By no means am I suggesting that I am always this grateful. I sometimes scream into my pillow out of frustration. I go on long runs when I am confused. I yell when I am angry. I say hurtful things to those who love me so very much when I am disappointed.
But all of this wears out my body and my soul – it makes me lose sleep, my appetite, and my enthusiasm to live every day as if it were a gift from Heaven.
At the end of all of my reactions to my struggles, I am exhausted and helpless.
And through all of this, God keeps saying “I’m here, I’m always here, I promise you I’m taking care of it.”
I believe Him, but I want solutions now.
But the solutions I seek, I soon find out, don’t involve my problems.
They involve my attitude about my problems.

I am not beautiful inside and out. But I want to be.
I want to be the kind of person who can face life and all of its chaos with love, courage, and wisdom.
I want to be grateful every single second of every single day – for the good, the bad, and everything in between
Because I am blessed beyond measure – I am the daughter of the King.


Everlasting love.

My perception of this idea of “eternity” is blurry, although I certainly believe in its existence.
I am unable to fully comprehend what it means to be eternally loved.
Nonetheless, God tells me:

“I have loved you with an everlasting love; 
 I have drawn you with unfailing kindness.”  
Jeremiah 31:3

He tells me that he continues to show me kindness –
Because his faithfulness is unfailing, and his love is without restrictions.
I am in awe of such a love – one that is everlasting and unconditional.

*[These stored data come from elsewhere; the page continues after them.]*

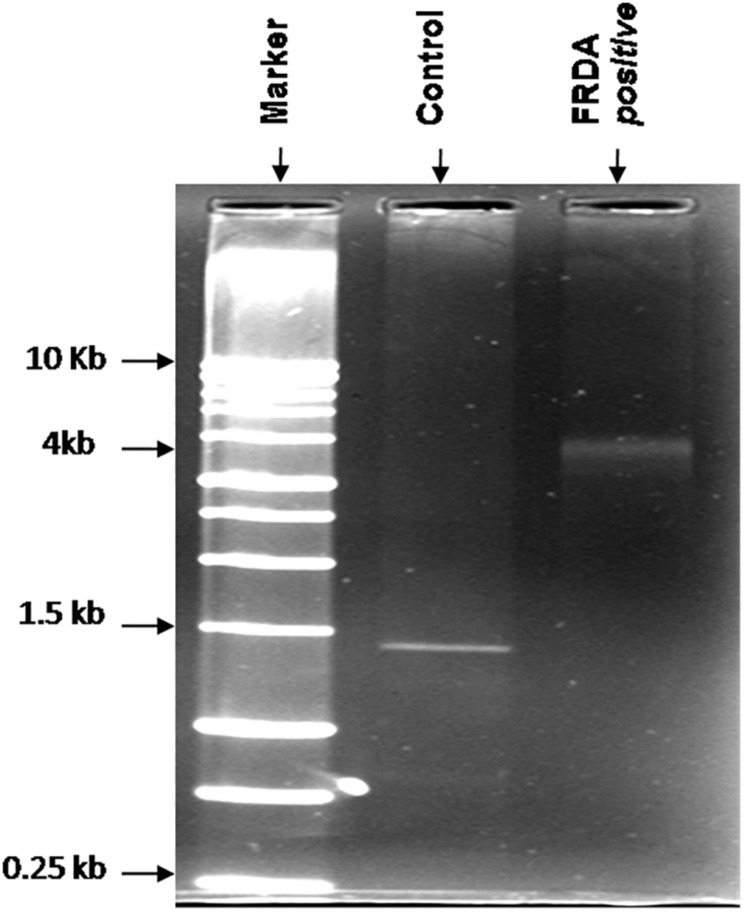
Representative image of the agarose gel of the PCR products obtained from FRDA patients and healthy controls. Lane 1, 1-kb DNA ladder; Lane 3, homozygous FRDA patient with 4-kb bands; and Lane 2, healthy control.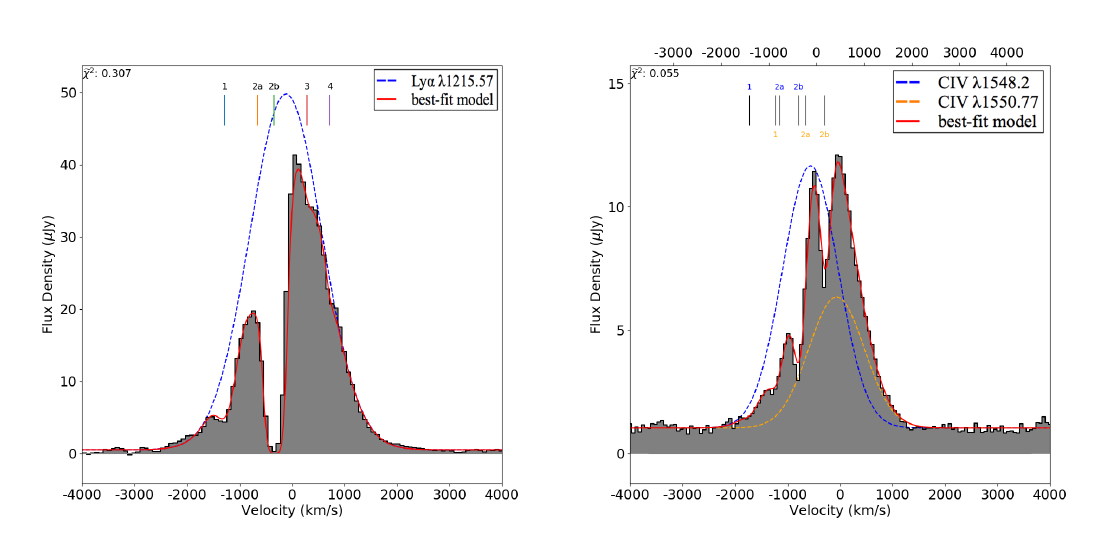
Figure 9. From Kolwa et al. in prep. Line emission in the same spectra as Figure 8, however with clear components of absorption as well. The absorbing components’ centroids are marked with vertical lines. Absorbing components 1, 2a, and 2b are seen in both the Ly α ( left ) and CIV ( right ) emission. The best fit models (red line) result from the Gaussian emission with multiple Gaussian absorption profiles. For the right figure, the velocity scale of the bottom ( top ) horizontal axis is set to zero at the blue (orange) Gaussian centroid, and each centroid has its absorption component centroids marked with corresponding font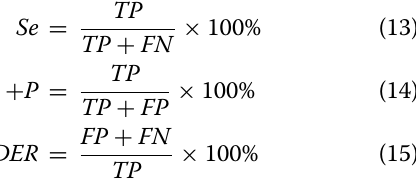
and the positive predictivity (+P) and the detection error rate (DER) were calculated using the following equations,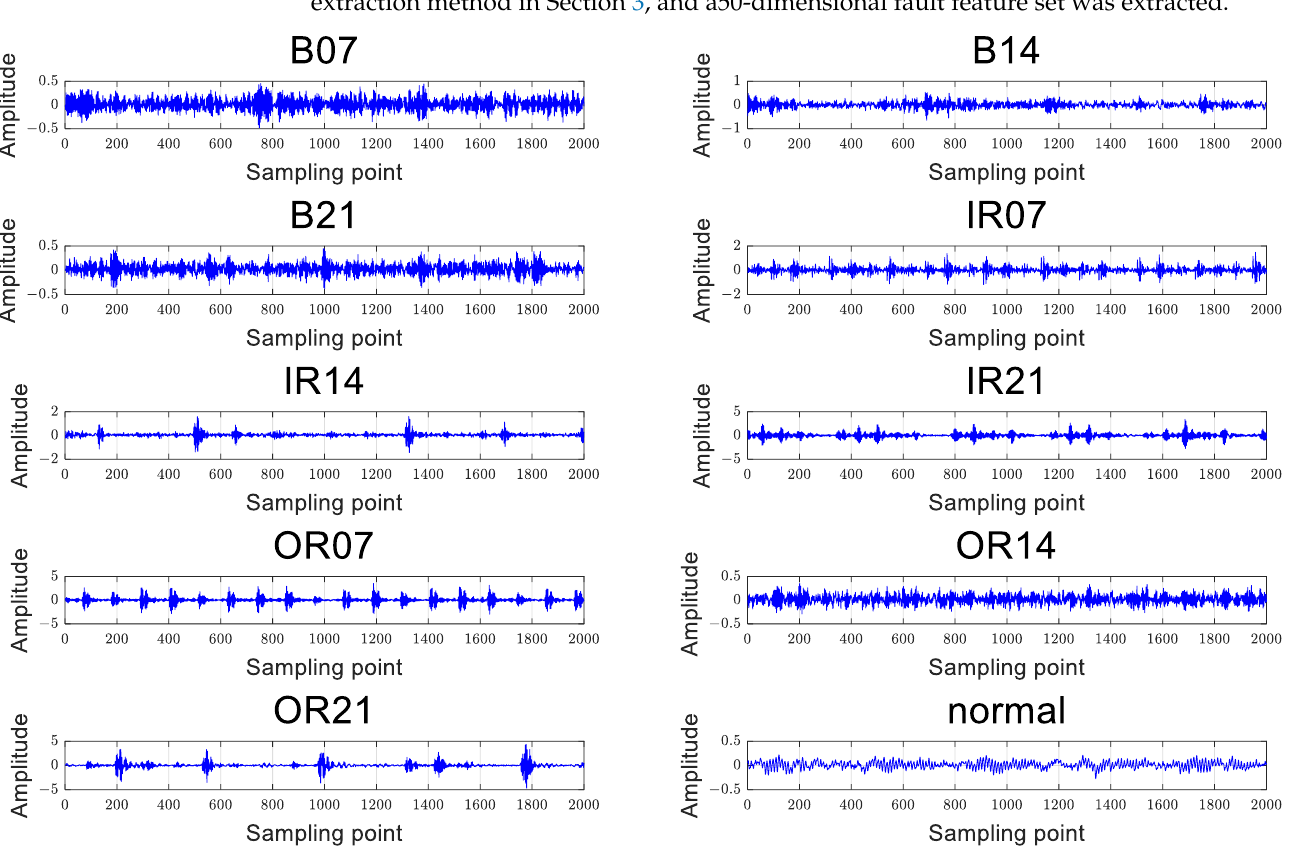
Figure 9 shows the time domain waveforms of the motor vibration signals under 10 bearing conditions. It can be seen from the diagram that it is difficult to distinguish fault types using only vibration signals. Therefore, the signal was analyzed using the feature extraction method in Section 3, and a50-dimensional fault feature set was extracted.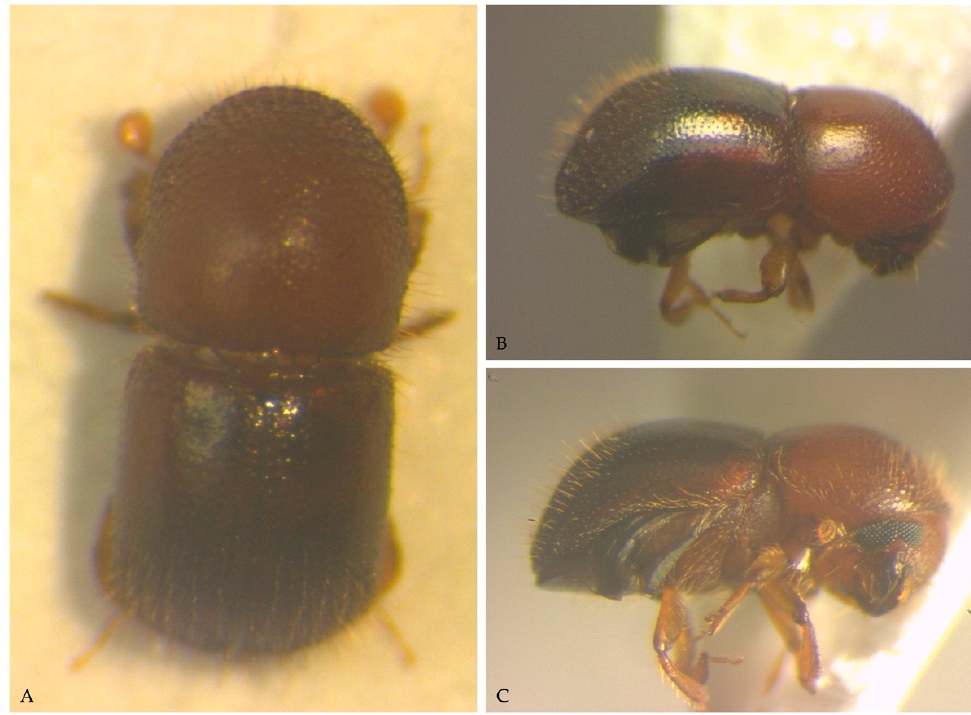
Figure 1. Xylosandrus crassiusculus , specimens collected from galleries on areca nuts: ( A ) dorsal view, alive specimen; ( B ) lateral view; ( C ) ventro-lateral view.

My relationship with God has been bumpy the past few weeks,
And this is an immediate consequence of my failure to show up on our daily dates – with an open heart, an open Book, and a grateful soul.

Life gets busy, problems require solutions, tests require studying, etc.
I depend on my own knowledge and strength, until I realize that I cannot face this life on my own.
And then, when a reality check informs me that I need God back,
He says “I have drawn you with unfailing kindness,”
He never let go, even when my life permitted him only a few minutes of my oh-so-valuable time.

He took all my problems, my struggles, my tears, my pain…
He took them and told me to rest, to find peace in his everlasting love, which was independent of  who I was and what I had failed to do to.

” But he was pierced for our transgressions,
he was crushed for our iniquities;
the punishment that brought us peace was on him,
and by his wounds we are healed.”
Isaiah 53:5

I am undeserving of such a sacrifice, such a Love, and such a friendship.
I am constantly amazed at how much value I have in God’s eyes, and how much room he keeps for me in his heart.

I am loved.
You are loved.
And from experiencing this beautiful love – we must also learn how to love – unconditionally and eternally.
Becoming better friends with others, ourselves, and God.